SUPPLIED MATERIAL:
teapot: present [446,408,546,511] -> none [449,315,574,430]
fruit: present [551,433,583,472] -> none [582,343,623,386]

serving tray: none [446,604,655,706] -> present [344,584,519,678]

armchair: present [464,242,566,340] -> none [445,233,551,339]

WHAT IS BEING ASKED:
Now repeat the data exactly, keeping every line.

THE ANSWER:
teapot: present [446,408,546,511] -> none [449,315,574,430]
fruit: present [551,433,583,472] -> none [582,343,623,386]

serving tray: none [446,604,655,706] -> present [344,584,519,678]

armchair: present [464,242,566,340] -> none [445,233,551,339]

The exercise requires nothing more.